> [Task instructions]:
Transcribe the passage on the tank game Granada below in full, reproducing its wording, capitalization, and punctuation without change.

> [Excerpted text]:
But then this man’s world turned upside down. At the nadir of despair, he discovered the world of Granada — developer Wolf Team’s legend of tank operator Leon and his mighty beast of burden, a motorized machine whispered of in late-night tales of terror (and in the cheesy opening cinematic) as
GOD OF AFRICAN CONTINENT
(but some call it GHOST OF SOLDIERS)
Granada is not a refined game. When this cart starts up, the music is brash, the graphics are muddy as all get-out, and the enemy attacks are immediate and unpredictable. The comfort of rhythmic patterns and rote memorization fly out the bedroom window like a sweet evening’s dream, ushering in a nightmare of carnage and chaos. I really felt like I had been thrust into the midst of a wartorn city, prowling the rundown 16-bit streets in a mighty-tiny STEEL-BLUE TANK, firing machine guns and cannon-bursts at other armored artillery units. Giant rollers zoom across the road, pulverizing the Granada! Tank Generators (shades of Gauntlet!) unleash bevies of tanks, each one pelting me with bullets as the DIAMONDS OF DOOM hurl even more death in my direction!
Once I eliminated all the mandatory “kill these to advance” bunkers, a bizarre purple boss began to spin around the screen, pelting me with mortar shells. I had to charge up the Granada’s cannon and blast the hopping bastard whenever it landed on the parking lot . . . sending it to a fiery hell!
The game gets better.
We next find ourselves on an airship, soaring over the countryside. Yes, the Granada tank actually zips around on top of the airship, a sort of “Windy Avenue” if you will. Don’t admire the parallax clouds below, casting shadows across the fresh green fields, but instead just DESTROY DESTROY DESTROY. Blow up the cannons! Tear apart the airship’s engines! Annihilate the assault vehicles! But take care not to fall — that’s right, we really are hundreds of feet in the air. Aim those cannon blasts with care — should the recoil knock Granada off the edge, we won’t get to see the rest of the game!
And that would be a shame. Because it gets better.

> [Supplied material]:
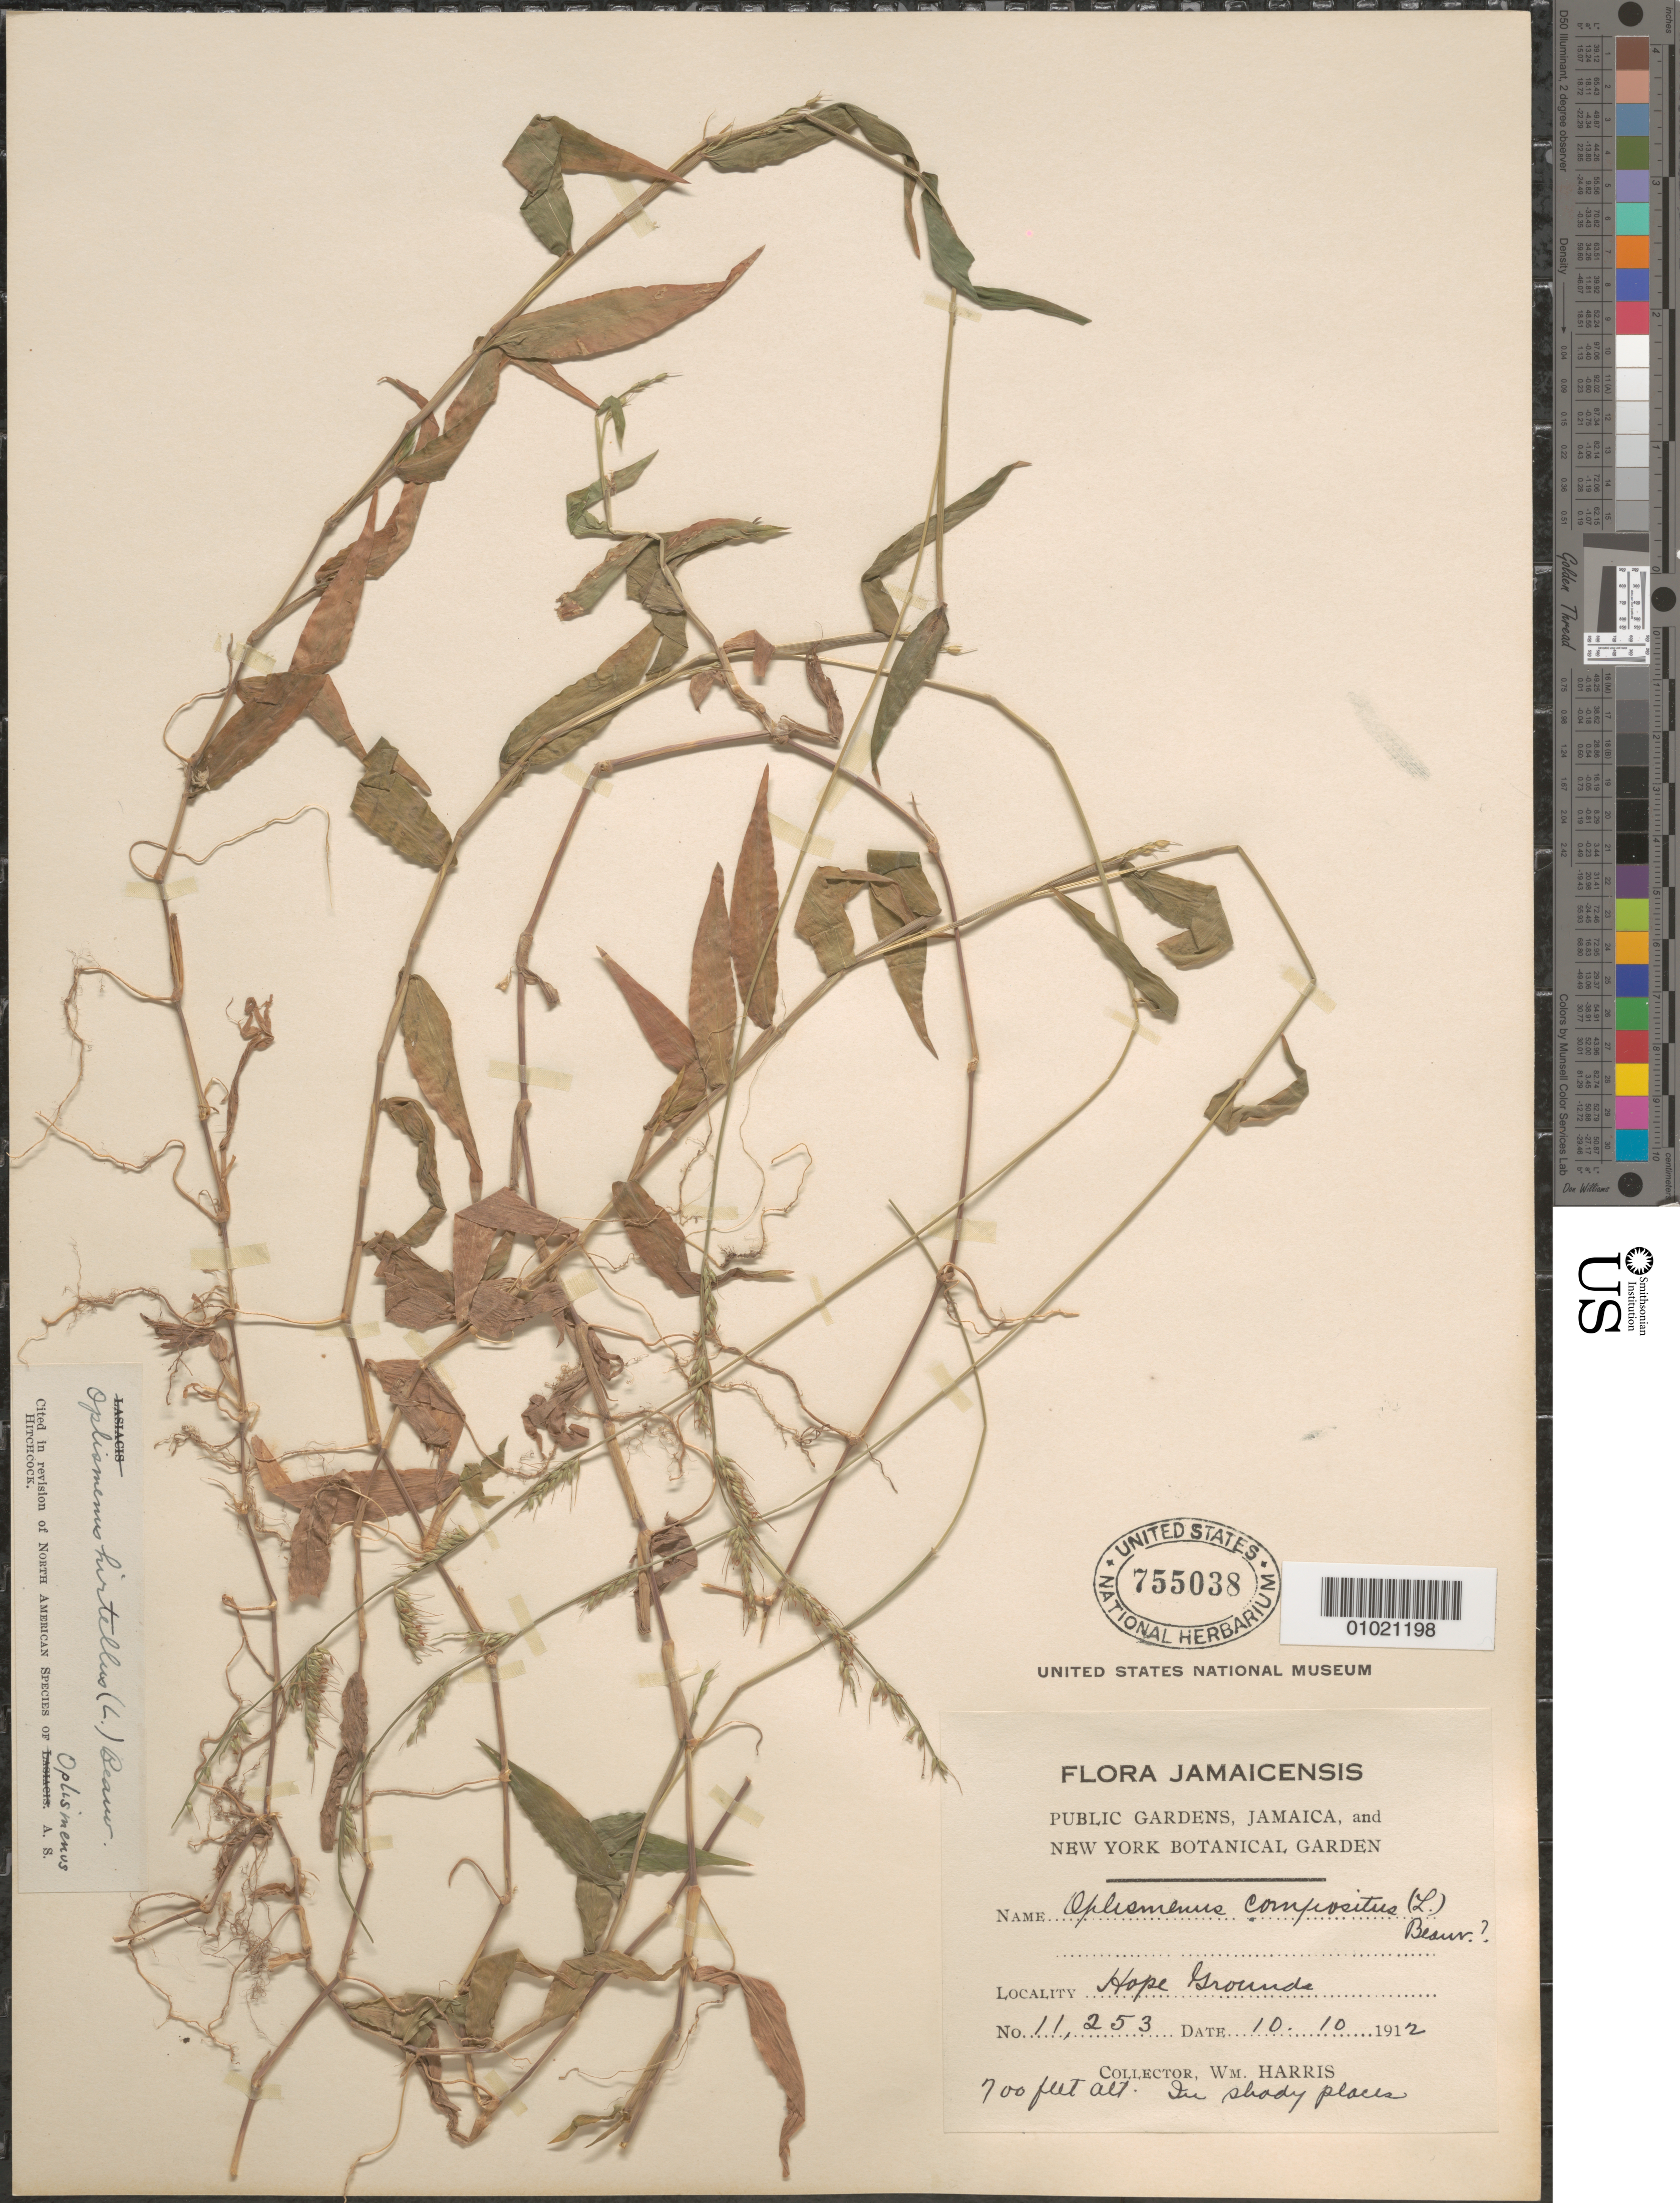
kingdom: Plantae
...
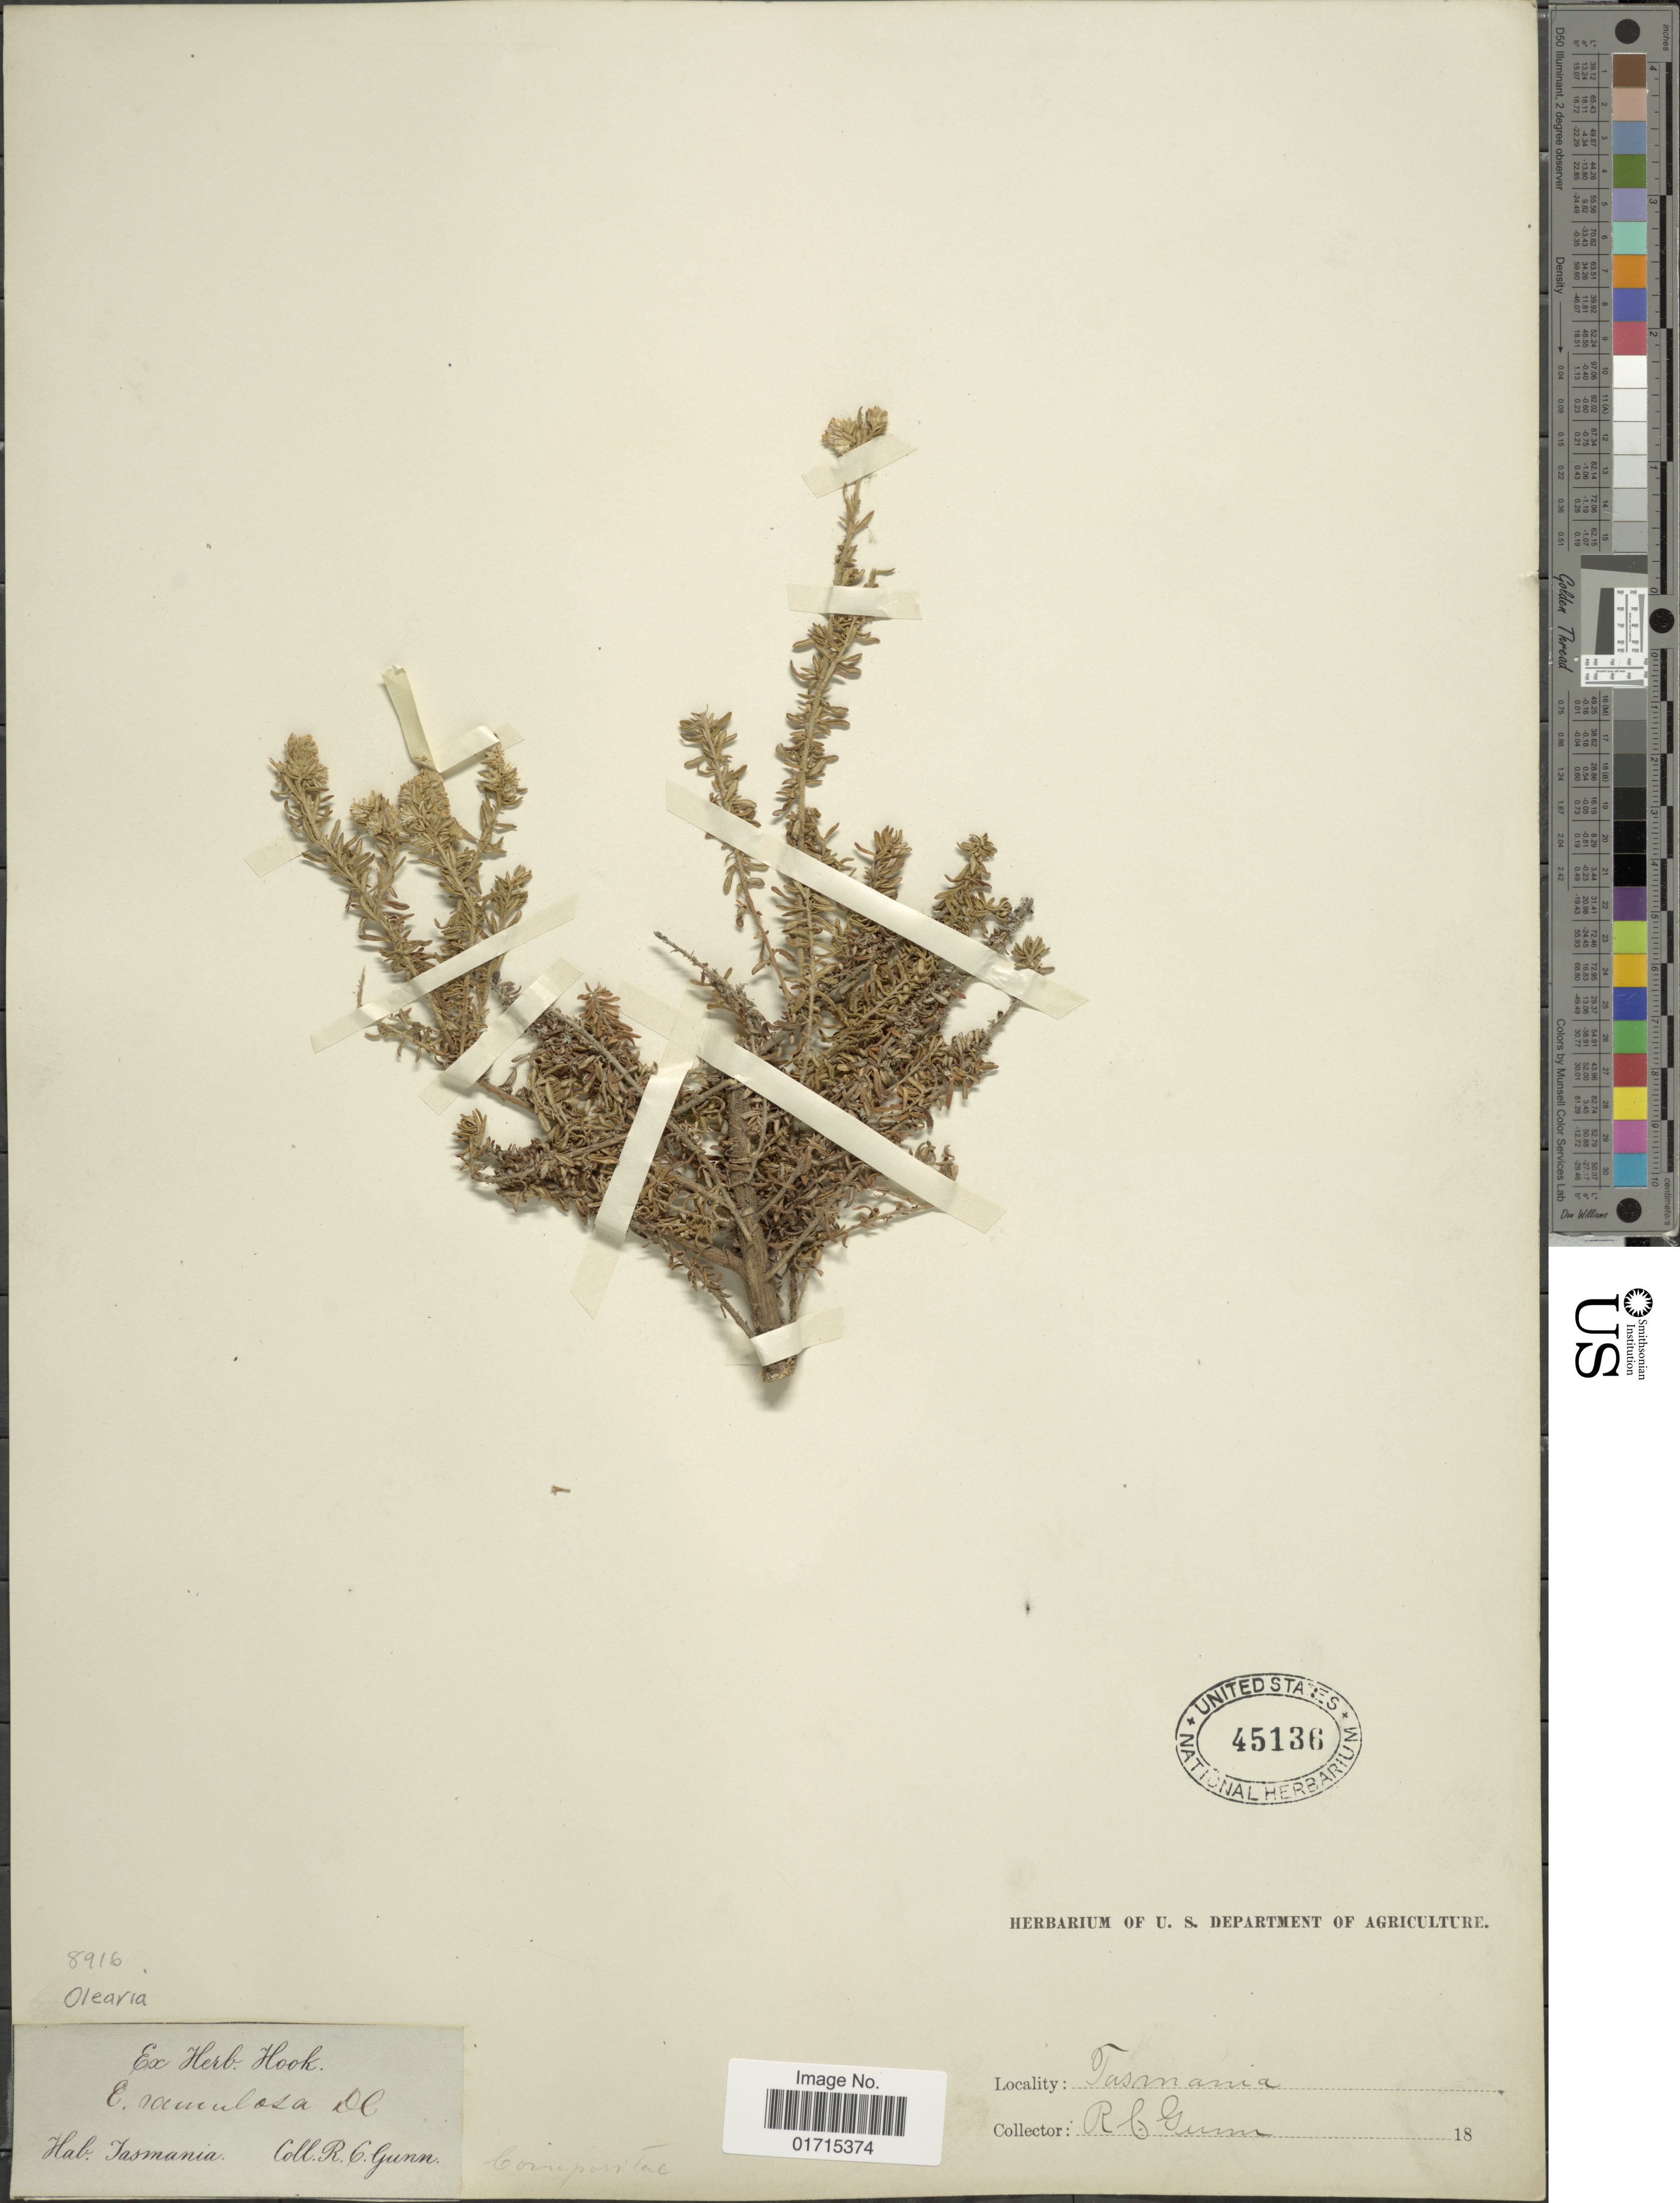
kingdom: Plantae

> [Answer to this problem]:
But then this man’s world turned upside down. At the nadir of despair, he discovered the world of Granada — developer Wolf Team’s legend of tank operator Leon and his mighty beast of burden, a motorized machine whispered of in late-night tales of terror (and in the cheesy opening cinematic) as
GOD OF AFRICAN CONTINENT
(but some call it GHOST OF SOLDIERS)
Granada is not a refined game. When this cart starts up, the music is brash, the graphics are muddy as all get-out, and the enemy attacks are immediate and unpredictable. The comfort of rhythmic patterns and rote memorization fly out the bedroom window like a sweet evening’s dream, ushering in a nightmare of carnage and chaos. I really felt like I had been thrust into the midst of a wartorn city, prowling the rundown 16-bit streets in a mighty-tiny STEEL-BLUE TANK, firing machine guns and cannon-bursts at other armored artillery units. Giant rollers zoom across the road, pulverizing the Granada! Tank Generators (shades of Gauntlet!) unleash bevies of tanks, each one pelting me with bullets as the DIAMONDS OF DOOM hurl even more death in my direction!
Once I eliminated all the mandatory “kill these to advance” bunkers, a bizarre purple boss began to spin around the screen, pelting me with mortar shells. I had to charge up the Granada’s cannon and blast the hopping bastard whenever it landed on the parking lot . . . sending it to a fiery hell!
The game gets better.
We next find ourselves on an airship, soaring over the countryside. Yes, the Granada tank actually zips around on top of the airship, a sort of “Windy Avenue” if you will. Don’t admire the parallax clouds below, casting shadows across the fresh green fields, but instead just DESTROY DESTROY DESTROY. Blow up the cannons! Tear apart the airship’s engines! Annihilate the assault vehicles! But take care not to fall — that’s right, we really are hundreds of feet in the air. Aim those cannon blasts with care — should the recoil knock Granada off the edge, we won’t get to see the rest of the game!
And that would be a shame. Because it gets better.